In 2009, we formed a multidisciplinary team consisting of the obstetric nursing divisional director, nurse managers, and representatives from patient relations, nutrition, environmental services, and research. We invited a member of our hospital family advisory council to give a patient perspective. Objectives were established for igniting the passion in our staff to make the patient experience extraordinary.

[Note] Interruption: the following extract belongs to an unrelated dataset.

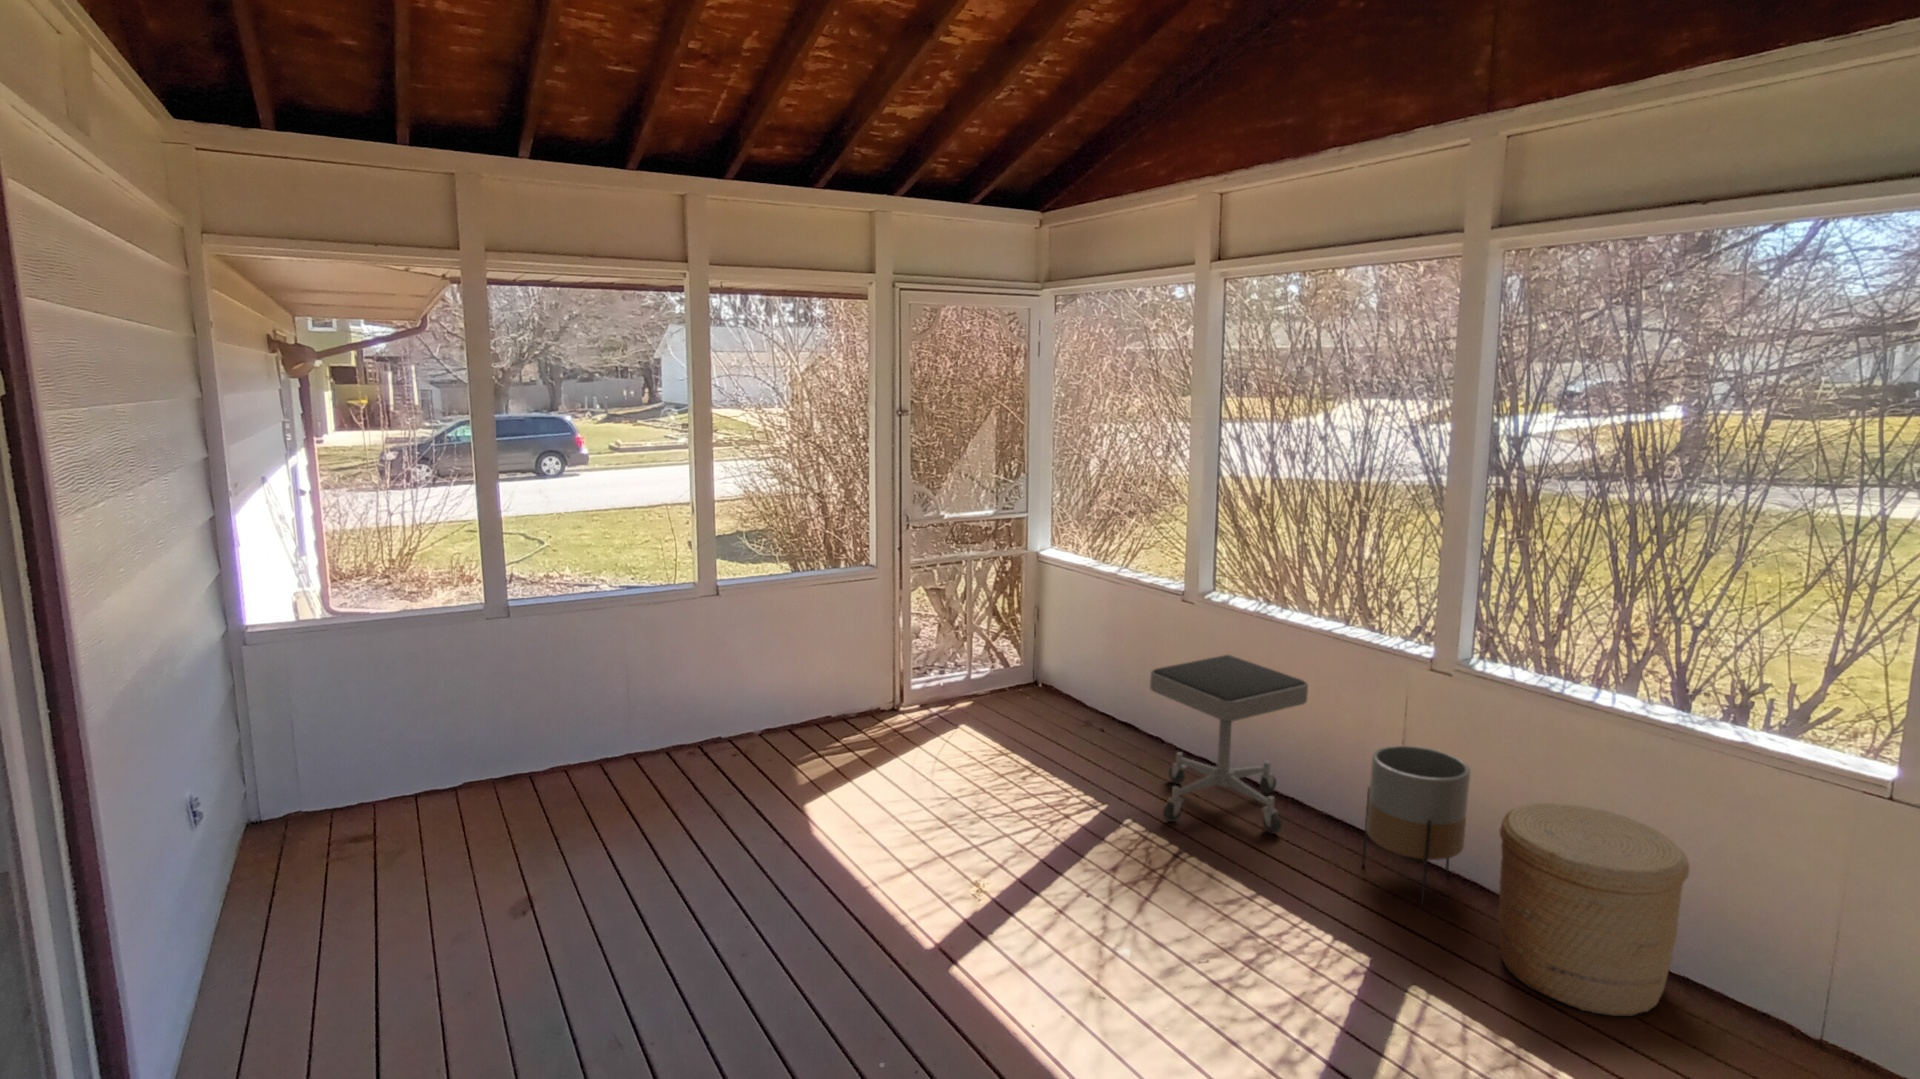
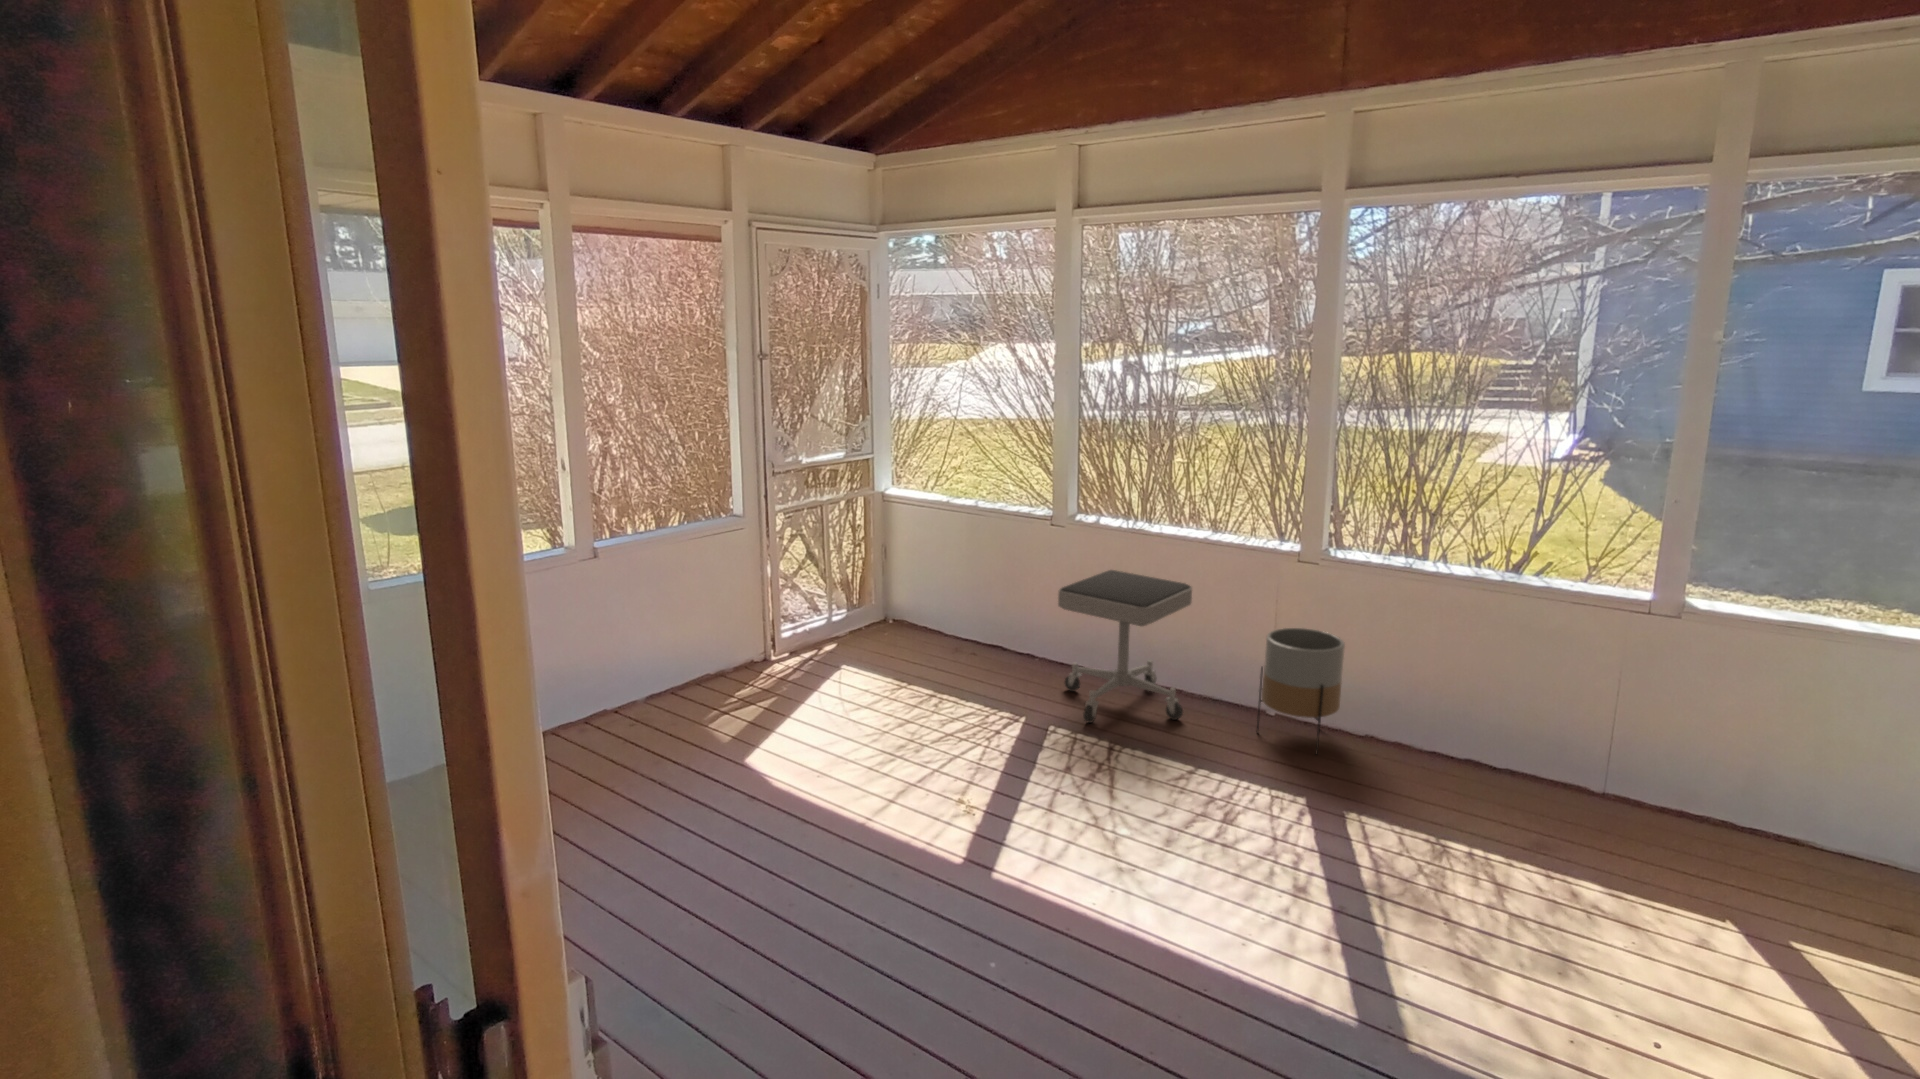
woven basket: present [1498,803,1689,1016] -> none [1387,656,1526,808]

Implementation, Outcomes, and Evaluation
We seized opportunities to enhance our facility with minimal expense. Flat screen televisions and decor updates were necessary, but the real challenge was engaging the staff to provide excellent customer service, a cultural shift. Although our hospital leadership had been rounding on inpatient units on day 2 of their stay for years (maternity patients were excluded), we began rounding on these patients daily to get feedback. We systematically identified opportunities for improvement and implemented them at a rapid pace. The opening of an outpatient lactation center, which included pump rental and retail breastfeeding supplies, the afternoon magic cookie moment, and free meal ticket for the patient's significant other were the initiatives implemented on the family unit. Bedside reporting, room readiness, and lateral accountability initiatives were started in the labor and delivery unit. Patient satisfaction scores became a standing agenda item at the obstetrician physician monthly staff meeting as well as tips on how to improve. Each member of our interdisciplinary group led an initiative on a narrow time line. As a result, we have reached our all-time high patient satisfaction score of 91.3, exceeding many units in our facility.
Implications for Nursing Practice
We tell our families that we want to be the best maternity unit in our city. When asked what we could have done better, we now get few suggestions. As a result, our newly engaged staff are passionate about offering our patients a truly memorable and personalized experience. We are proud of our accomplishments but recognize that we must continuously look for ways to improve. As nurses we proved that when we collaborate with our partners in care, everyone wins.